Boras Zagorka, Krizanac Simun, Rakusić Neven
Klinika za plućne bolesti Jordanovac, Jordanovac 104, 10000 Zagreb.
Lijec Vjesn. 2003 May-Jun;125(5-6):131-4.
Bronchiolitis obliterans organizing pneumonia (BOOP) is a well-defined clinicopathological entity. The aetiology of BOOP is generally unknown, although it has been associated with specific diseases or various pharmaceutical drugs. The amiodarone is one of them. We report a patient with BOOP secondary to amiodarone therapy, who presented with cough, fever and sputum production, dyspnoea and night sweats lasting for two months.
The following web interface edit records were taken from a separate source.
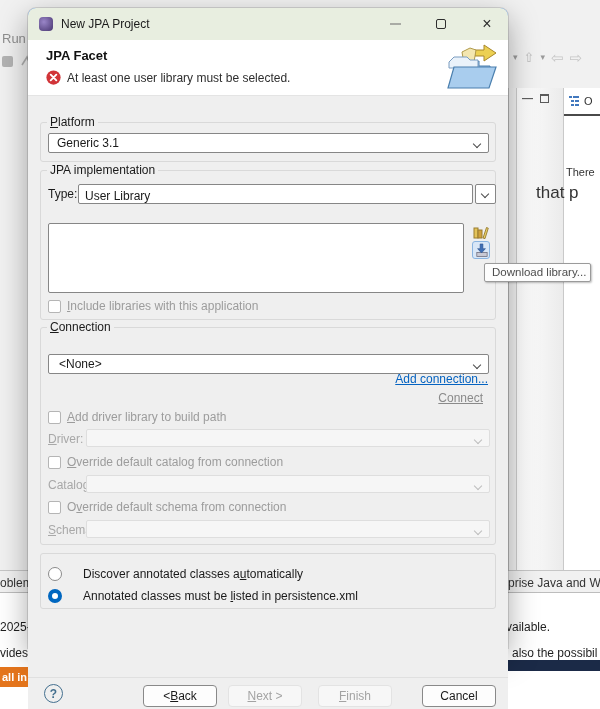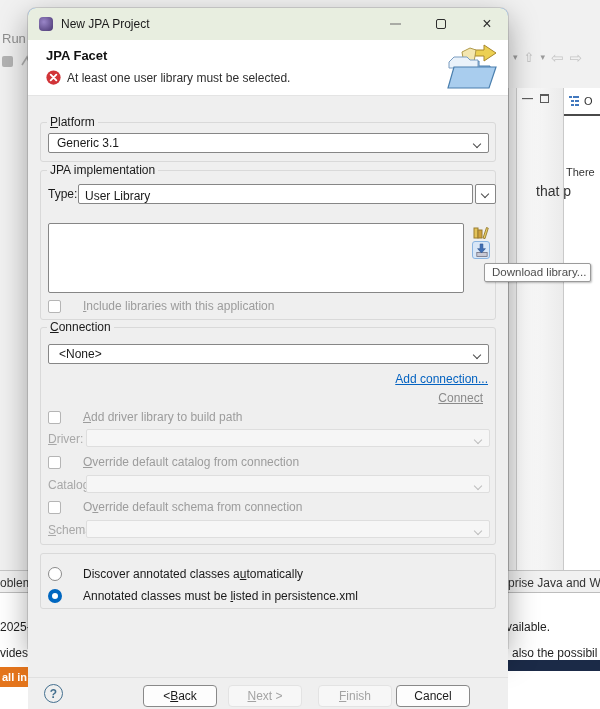--- a/index.html
+++ b/index.html
@@ -26,7 +26,7 @@
   .outline-tab { position:absolute; left:568px; top:95px; display:flex; gap:4px; align-items:center; font-size:11px; color:#333; }
   .outline-underline { position:absolute; left:564px; top:114px; width:36px; height:2px; background:#4a4a4a; }
   .outline-msg1 { left:566px; top:166px; font-size:11px; }
-  .outline-msg2 { left:536px; top:183px; font-size:14px; }
+  .outline-msg2 { left:536px; top:183px; font-size:17px; }
 
   .hline-top { position:absolute; top:570px; height:1px; background:#c6c6c6; }
   .hline-tab { position:absolute; top:592px; height:1px; background:#bdbdbd; }

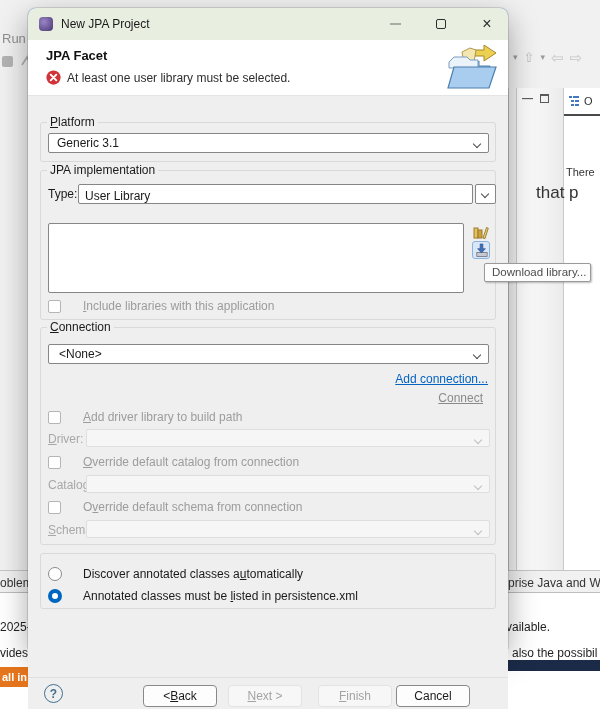--- a/index.html
+++ b/index.html
@@ -77,7 +77,7 @@
   .lib-icon { position:absolute; left:431px; width:18px; height:18px; display:flex; align-items:center; justify-content:center; }
   .lib-icon.hover { background:#d9e7f7; border:1px solid #8ab4e0; border-radius:3px; }
 
-  .cb-row { position:absolute; display:flex; align-items:center; gap:22px; }
+  .cb-row { position:absolute; display:flex; align-items:center; gap:6px; }
   .checkbox { width:13px; height:13px; background:#fff; border:1px solid #b5b5b5; border-radius:2px; flex:none; }
   .cb-label { font-size:12px; color:#9c9c9c; white-space:nowrap; }
   .radio-row { position:absolute; display:flex; align-items:center; gap:21px; }

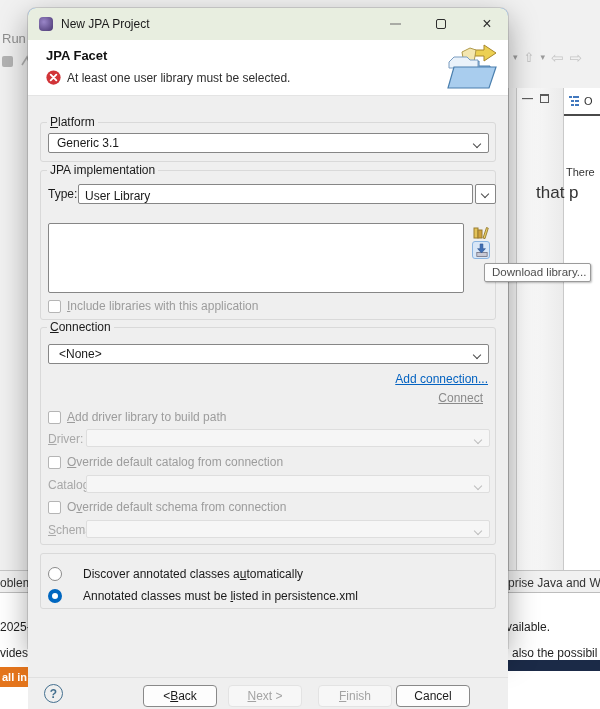--- a/index.html
+++ b/index.html
@@ -234,7 +234,7 @@
 
       <div class="grp g3">
         <span class="grp-label"><u>C</u>onnection</span>
-        <div class="combo" style="left:7px; top:16px; width:441px;padding-left:10px;">
+        <div class="combo" style="left:7px; top:26px; width:441px;padding-left:10px;">
           <span>&lt;None&gt;</span>
           <span class="chev"></span>
         </div>

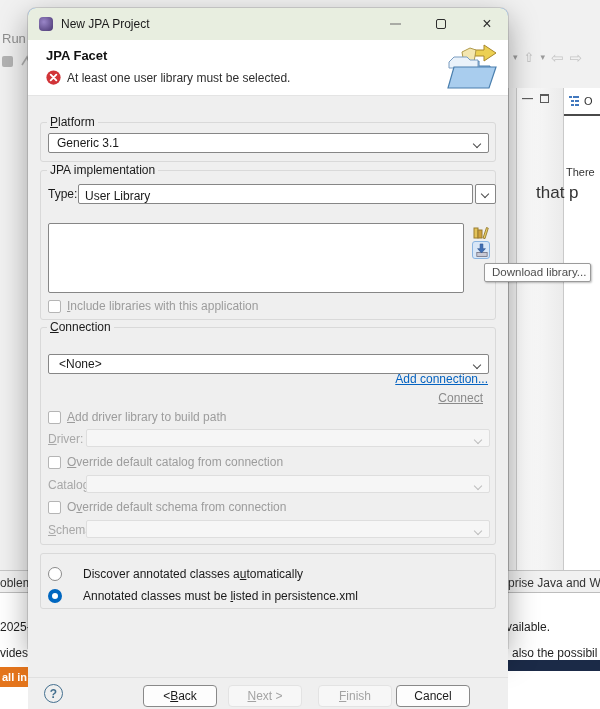--- a/index.html
+++ b/index.html
@@ -288,7 +288,7 @@
       <div class="btn enabled" style="left:115px;">&lt; <u>B</u>ack</div>
       <div class="btn disabled" style="left:200px;"><u>N</u>ext &gt;</div>
       <div class="btn disabled" style="left:290px;"><u>F</u>inish</div>
-      <div class="btn enabled" style="left:368px;">Cancel</div>
+      <div class="btn enabled" style="left:394px;">Cancel</div>
     </div>
   </div>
A chest radiograph showed bilateral patchy and interstitial infiltrates. Lymphocyte phenotyping of bronchoalveolar lavage fluid showed decreased ratio of CD4+:CD8+ lymphocytes. Transbronchial lung biopsy established the diagnosis of BOOP. After stopping amiodarone therapy, symptoms disappeared and the chest radiograph remained normal within two months.
闭塞性细支气管炎并机化性肺炎(BOOP)是一种明确的临床病理实体。BOOP的病因通常不明,尽管它与特定疾病或多种药物有关。胺碘酮就是其中之一。我们报告1例胺碘酮治疗继发BOOP的患者,该患者出现咳嗽、发热、咳痰、呼吸困难和盗汗达2个月。胸部X线片显示双侧斑片状和间质性浸润。支气管肺泡灌洗液体淋巴细胞表型分析显示CD4⁺:CD8⁺淋巴细胞比例降低。经支气管肺活检确诊为BOOP。停用胺碘酮治疗后,症状消失,2个月内胸部X线片恢复正常。